The resolve by the community of Kiandutu to regularize the land tenure is a call for security of over 17000 people who call the settlement HOME. The sanitation process is a strategy towards tenure for these poor families. The impact on women’s ability to access safer and cleaner facilities will largely contribute to an increase in general hygienic households.
New skills on systems, financial management, masonry, material sourcing and management and also engagements with various levels of government. The community currently runs a housing improvement fund with very clear and open financial systems that are drawn from exchanges to Kambi Motto Housing Site. The toilet facilities will increase the capacity of the savings schemes to manage the fund.
Government Partnership
It has been a notion in the informality, that governments remain an impediment in the planning and upgrading of informal settlements. However, the Kiandutu Community took this notion as a myth and are in the forefront of engaging the Kiambu County Government and its leadership on matters of development in Kiandutu. As it pertains to the sanitation project, through formal and informal approaches of engagement, the community leveraged government services used for Surveying and gazetting the project land for public utility. These negotiations went further to yield;
Government waiver on approval process cost.

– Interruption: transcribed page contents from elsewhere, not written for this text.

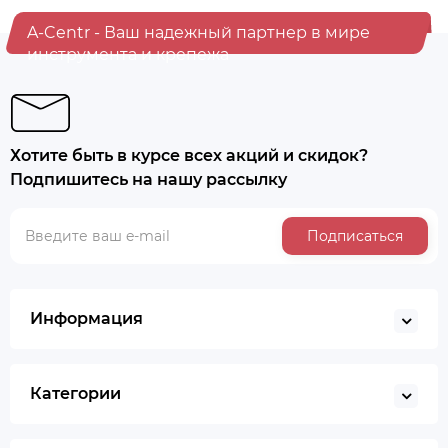
A-Centr - Ваш надежный партнер в мире
инструмента и крепежа
Хотите быть в курсе всех акций и скидок?
Подпишитесь на нашу рассылку
Подписаться
Информация
Категории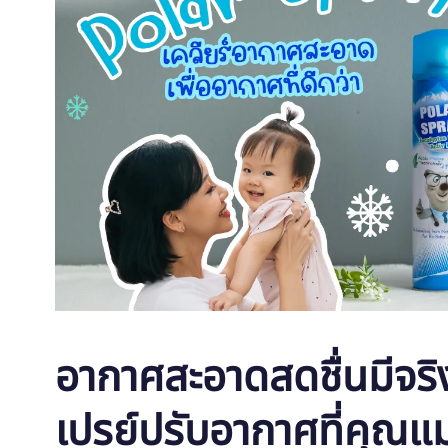
อากาศสะอาดสดชื่นมีจริ
เปรย์ปรับอากาศที่คุณแม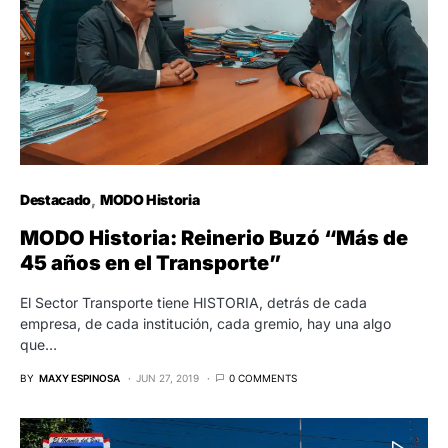
Destacado
MODO Historia
MODO Historia: Reinerio Buzó “Más de
45 años en el Transporte”
El Sector Transporte tiene HISTORIA, detrás de cada
empresa, de cada institución, cada gremio, hay una algo
que…
BY
MAXY ESPINOSA
JUN 27, 2019
0 COMMENTS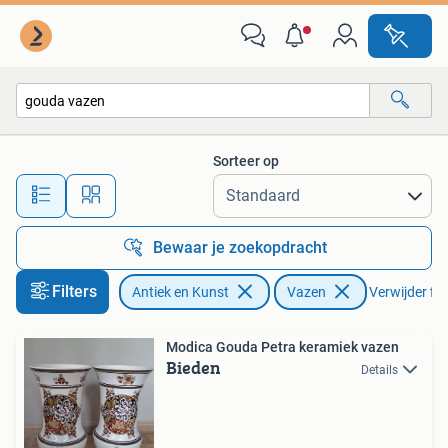
Antiek | Vazen
Sorteer op
Alle afstanden…
Bewaar je zoekopdracht
Filters
Antiek en Kunst
Vazen
Verwijder fil
Modica Gouda Petra keramiek vazen
Bieden
Details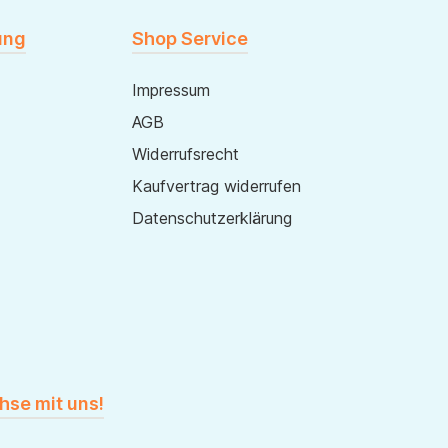
ung
Shop Service
Impressum
AGB
Widerrufsrecht
Kaufvertrag widerrufen
Datenschutzerklärung
hse mit uns!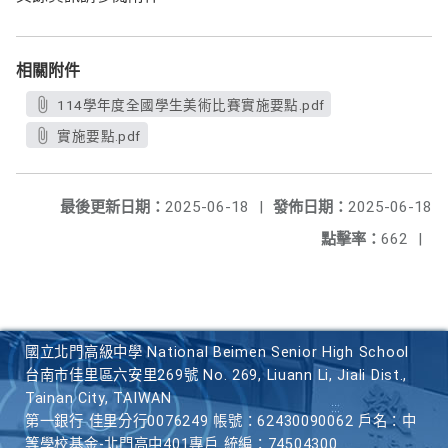
相關附件
114學年度全國學生美術比賽實施要點.pdf
實施要點.pdf
最後更新日期：
2025-06-18
|
發佈日期：
2025-06-18
點擊率：
662
|
國立北門高級中學 National Beimen Senior High School
台南市佳里區六安里269號 No. 269, Liuann Li, Jiali Dist.,
Tainan City, TAIWAN
第一銀行 佳里分行0076249 帳號：62430090062 戶名：中
等學校基金-北門高中401專戶 統編：74504300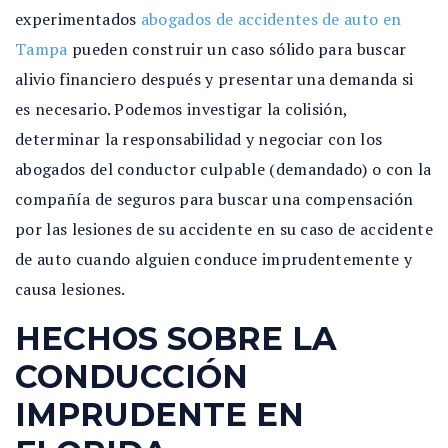
experimentados
abogados de accidentes de auto en
Tampa
pueden construir un caso sólido para buscar
alivio financiero después y presentar una demanda si
es necesario. Podemos investigar la colisión,
determinar la responsabilidad y negociar con los
abogados del conductor culpable (demandado) o con la
compañía de seguros para buscar una compensación
por las lesiones de su accidente en su caso de accidente
de auto cuando alguien conduce imprudentemente y
causa lesiones.
HECHOS SOBRE LA
CONDUCCIÓN
IMPRUDENTE EN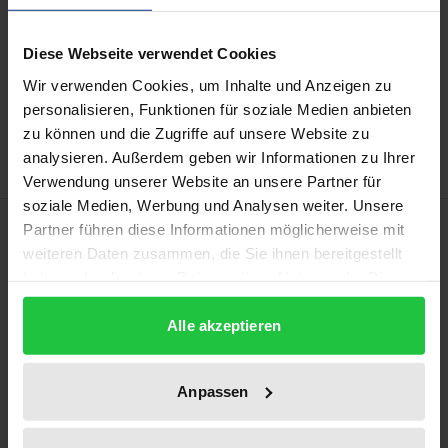
kann die MwSt. an der Kasse variieren.
Diese Webseite verwendet Cookies
In den Warenkorb
Wir verwenden Cookies, um Inhalte und Anzeigen zu
Zur Wunschliste hinzufügen
personalisieren, Funktionen für soziale Medien anbieten
Hinweise zu Versandkosten
zu können und die Zugriffe auf unsere Website zu
analysieren. Außerdem geben wir Informationen zu Ihrer
Verwendung unserer Website an unsere Partner für
soziale Medien, Werbung und Analysen weiter. Unsere
Beschreibung
Partner führen diese Informationen möglicherweise mit
weiteren Daten zusammen, die Sie ihnen bereitgestellt
haben oder die sie im Rahmen Ihrer Nutzung der Dienste
Romantische parasoziale Interaktionen und
gesammelt haben.
Beziehungen sind aus dem Alltag vieler
Alle akzeptieren
MediennutzerInnen nicht wegzudenken. Dennoch
wurden sie bislang kaum untersucht. Dieses Buch
Anpassen
begegnet dem Defizit, indem es sich zunächst mit
der Definition und Entwicklung romantischer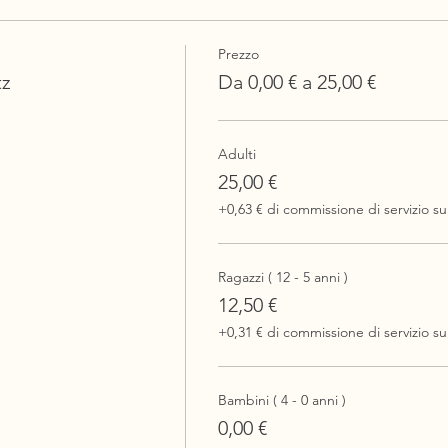
Prezzo
tz
Da 0,00 € a 25,00 €
Adulti
25,00 €
+0,63 € di commissione di servizio sui
Ragazzi ( 12 - 5 anni )
12,50 €
+0,31 € di commissione di servizio sui
Bambini ( 4 - 0 anni )
0,00 €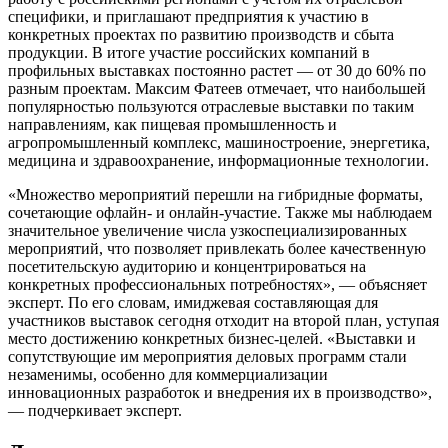
специфики, и приглашают предприятия к участию в
конкретных проектах по развитию производств и сбыта
продукции. В итоге участие российских компаний в
профильных выставках постоянно растет — от 30 до 60% по
разным проектам. Максим Фатеев отмечает, что наибольшей
популярностью пользуются отраслевые выставки по таким
направлениям, как пищевая промышленность и
агропромышленный комплекс, машиностроение, энергетика,
медицина и здравоохранение, информационные технологии.
«Множество мероприятий перешли на гибридные форматы,
сочетающие офлайн- и онлайн-участие. Также мы наблюдаем
значительное увеличение числа узкоспециализированных
мероприятий, что позволяет привлекать более качественную
посетительскую аудиторию и концентрироваться на
конкретных профессиональных потребностях», — объясняет
эксперт. По его словам, имиджевая составляющая для
участников выставок сегодня отходит на второй план, уступая
место достижению конкретных бизнес-целей. «Выставки и
сопутствующие им мероприятия деловых программ стали
незаменимы, особенно для коммерциализации
инновационных разработок и внедрения их в производство»,
— подчеркивает эксперт.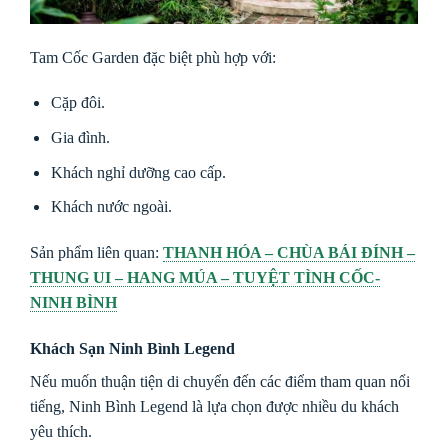
Tam Cốc Garden đặc biệt phù hợp với:
Cặp đôi.
Gia đình.
Khách nghỉ dưỡng cao cấp.
Khách nước ngoài.
Sản phẩm liên quan:
THANH HÓA – CHÙA BÁI ĐÍNH –
THUNG UI – HANG MÚA – TUYỆT TÌNH CỐC-
NINH BÌNH
Khách Sạn Ninh Bình Legend
Nếu muốn thuận tiện di chuyển đến các điểm tham quan nổi
tiếng, Ninh Bình Legend là lựa chọn được nhiều du khách
yêu thích.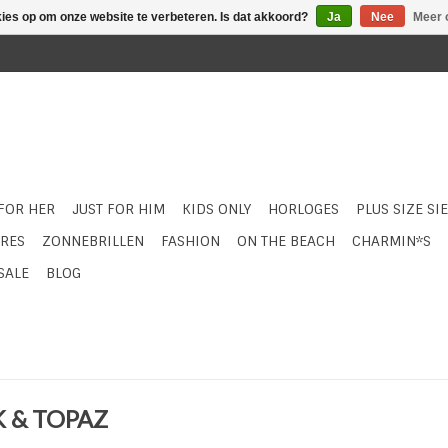
kies op om onze website te verbeteren. Is dat akkoord?
Ja
Nee
Meer 
 FOR HER
JUST FOR HIM
KIDS ONLY
HORLOGES
PLUS SIZE SI
RES
ZONNEBRILLEN
FASHION
ON THE BEACH
CHARMIN*S
SALE
BLOG
K & TOPAZ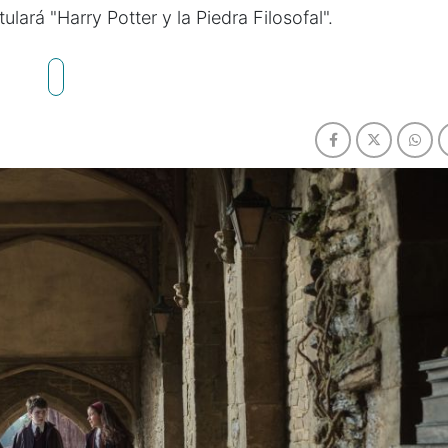
ulará "Harry Potter y la Piedra Filosofal".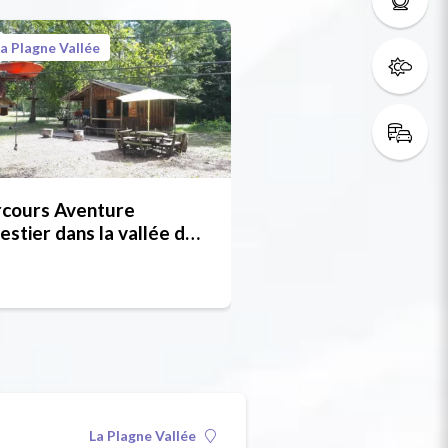
a Plagne Vallée
rcours Aventure
estier dans la vallée de
Plagne - Natur'Accro
La Plagne Vallée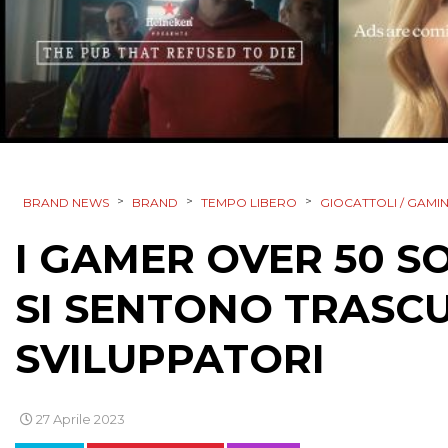
>
>
>
BRAND NEWS
BRAND
TEMPO LIBERO
GIOCATTOLI / GAMI
I GAMER OVER 50 S
SI SENTONO TRASCU
SVILUPPATORI
27 Aprile 2023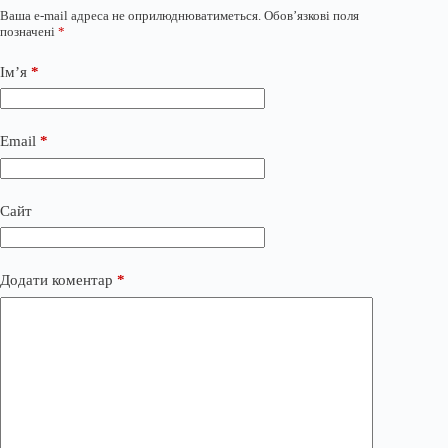
Ваша e-mail адреса не оприлюднюватиметься.
Обов’язкові поля
позначені
*
Ім’я
*
Email
*
Сайт
Додати коментар
*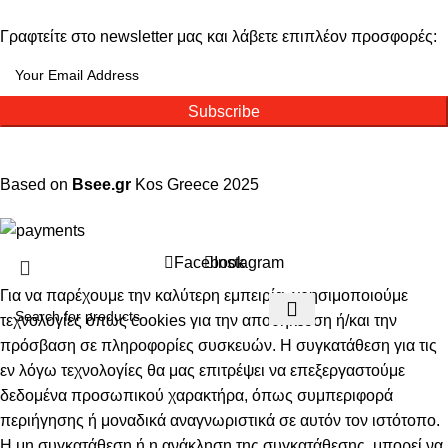
Γραφτείτε στο newsletter μας και λάβετε επιπλέον προσφορές:
Subscribe
Based on
Bsee.gr
Kos
Greece
2025
Facebook
Instagram
Για να παρέχουμε την καλύτερη εμπειρία, χρησιμοποιούμε
τεχνολογίες όπως cookies για την αποθήκευση ή/και την
πρόσβαση σε πληροφορίες συσκευών. Η συγκατάθεση για τις
εν λόγω τεχνολογίες θα μας επιτρέψει να επεξεργαστούμε
δεδομένα προσωπικού χαρακτήρα, όπως συμπεριφορά
περιήγησης ή μοναδικά αναγνωριστικά σε αυτόν τον ιστότοπο.
Η μη συγκατάθεση ή η ανάκληση της συγκατάθεσης, μπορεί να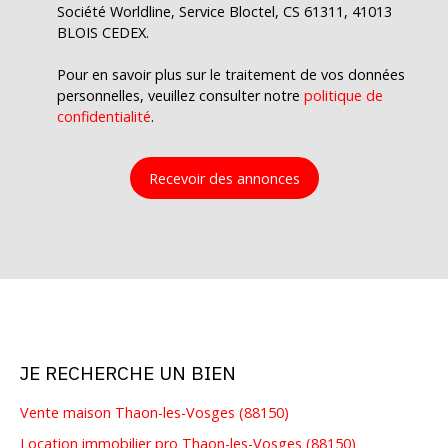
Société Worldline, Service Bloctel, CS 61311, 41013
BLOIS CEDEX.
Pour en savoir plus sur le traitement de vos données
personnelles, veuillez consulter notre
politique de
confidentialité
.
Recevoir des annonces
JE RECHERCHE UN BIEN
Vente maison Thaon-les-Vosges (88150)
Location immobilier pro Thaon-les-Vosges (88150)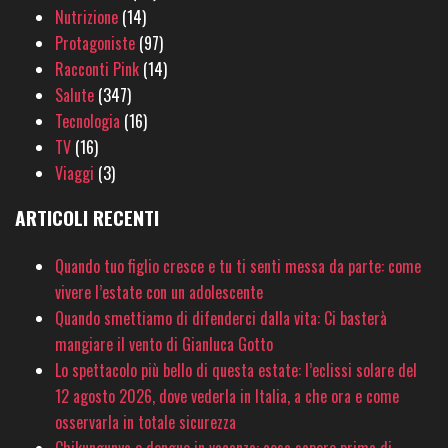
Nutrizione
(14)
Protagoniste
(97)
Racconti Pink
(14)
Salute
(347)
Tecnologia
(16)
TV
(16)
Viaggi
(3)
ARTICOLI RECENTI
Quando tuo figlio cresce e tu ti senti messa da parte: come
vivere l’estate con un adolescente
Quando smettiamo di difenderci dalla vita: Ci basterà
mangiare il vento di Gianluca Gotto
Lo spettacolo più bello di questa estate: l’eclissi solare del
12 agosto 2026, dove vederla in Italia, a che ora e come
osservarla in totale sicurezza
Chikungunya e dengue in vacanza: cosa sapere prima di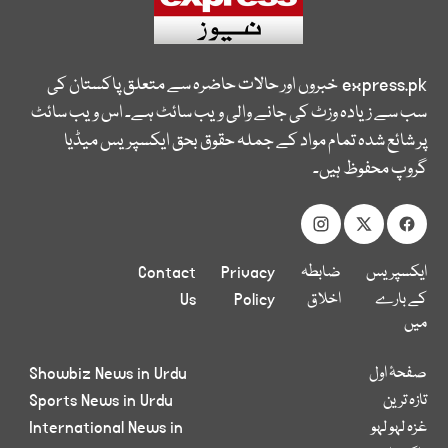
express.pk
خبروں اور حالات حاضرہ سے متعلق پاکستان کی
سب سے زیادہ وزٹ کی جانے والی ویب سائٹ ہے۔ اس ویب سائٹ
پر شائع شدہ تمام مواد کے جملہ حقوق بحق ایکسپریس میڈیا
گروپ محفوظ ہیں۔
ایکسپریس
ضابطہ
Privacy
Contact
کے بارے
اخلاق
Policy
Us
میں
صفحۂ اول
Showbiz News in Urdu
تازہ ترین
Sports News in Urdu
غزہ لہو لہو
International News in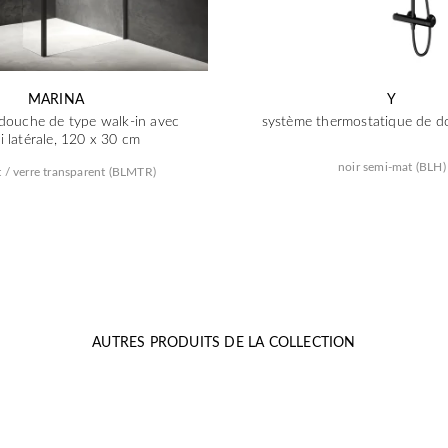
MARINA
Y
douche de type walk-in avec
système thermostatique de d
i latérale, 120 x 30 cm
noir semi-mat (BLH)
t / verre transparent (BLMTR)
AUTRES PRODUITS DE LA COLLECTION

half an acre worth USD 22,880 secured from Government for sanitation sites
Trunk sewer investments by the county government are underway
County Government technical team set up to support Kiandutu to upgrade sanitation (Ministry of Planning, Ministry of Lands and Water, Public Health Department and Local Administration)
Joint urban studio ongoing with University of Nairobi, AAPS, SDI
The Community led planning processes has opened up opportunities for the community to consider gradual upgrading through reblocking and actual housing construction. Ongoing discussions with SDI to assist in the development of a settlement design that enables the vision of the Kiandutu families to be interpreted while negotiating for the grand settlement tenure with state.
Development of a savings capturing and management system has enabled individual and group monitoring of savings which is replicable to the national level. The toilet construction has so far mobilized women to reflect on the insecurity of the settlement. With more traction created by the community sanitation block.